● **Document passage**
══════════
Michael Watts is the Class of 1963 Professor of Geography and Development Studies at the University of California, Berkeley, and the Centennial Professor of International Development at the London School of Economics. His work on vulnerability and resilience, agrarian political economy and other topics continues to shape scholarly debates and research programs.
Watts' work, which is widely cited and taught, focuses on the political, economic and cultural causes and effects of conflict in the Niger Delta of Nigeria, one of the world's largest oil and gas-producing areas.
He is the author of "Silent Violence: Food, Famine and Peasantry in Northern Nigeria" and the editor of "Curse of the Black Gold: 50 Years of Oil in the Niger Delta." He is the author of more than 300 articles and essays and is perhaps best known for his field-defining edited volumes, including "Liberation Ecologies" and "Violent Environments."
Beyond academia, he has worked at high levels of international development, corporate governance and statecraft. He has served as chief of party for the United Nations Development Program, worked with the World Bank, arranged workshops on corporate responsibility, and worked with the U.S. Congress and State Department on oil issues.
The William T. Patten Foundation
The William T. Patten Foundation provides funds to bring distinguished scholars or practitioners in the sciences, the humanities and the arts to the Bloomington campus for a week. The foundation has brought over 150 scholars of extraordinary national and international distinction since 1937, making it the oldest lecture series at Indiana University. Lecturers are chosen by a campus-wide faculty committee.
William T. Patten graduated in 1893 with a Bachelor of Arts in history from IU. He then moved to Indianapolis and led a successful career in real estate and politics. He created an endowment for the university in 1931, with the purpose of bringing renowned leaders to the Bloomington campus.
══════════
Data excerpts
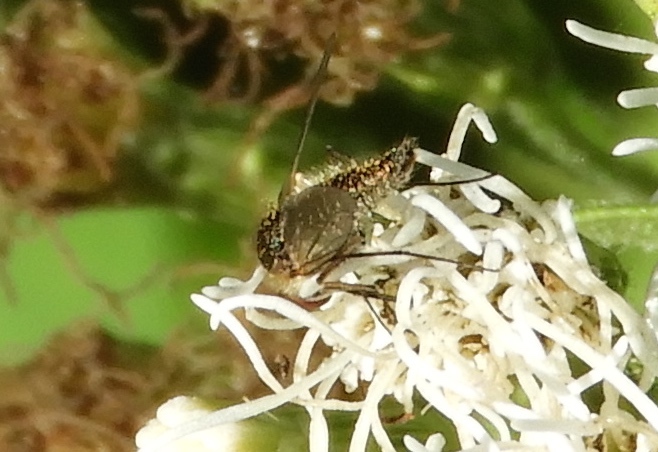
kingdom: Animalia
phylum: Arthropoda
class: Insecta
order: Diptera
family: Bombyliidae
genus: Geron
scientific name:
══════════
● **To be done**
1. For each statement, say yes or no according to the passage on Michael Watts, and quote the words of the passage that decide it: (a) The William T. Patten Foundation runs the oldest lecture series at Indiana University. (b) Watts is the editor of "Silent Violence: Food, Famine and Peasantry in Northern Nigeria." (c) William T. Patten created his endowment for the university in 1937.
2. Please render the taxonomy entries as a Markdown table with columns n and Line, giving each line a row number in order. Leave out blank lines and the pictures.
These entries are unrelated to the text.

● **Answers for the tasks**
1.
(a) Yes: "making it the oldest lecture series at Indiana University"
(b) No: "He is the author of "Silent Violence: Food, Famine and Peasantry in Northern Nigeria""
(c) No: "He created an endowment for the university in 1931"

2.
| n | Line |
|---|---|
| 1 | kingdom: Animalia |
| 2 | phylum: Arthropoda |
| 3 | class: Insecta |
| 4 | order: Diptera |
| 5 | family: Bombyliidae |
| 6 | genus: Geron |
| 7 | scientific name: |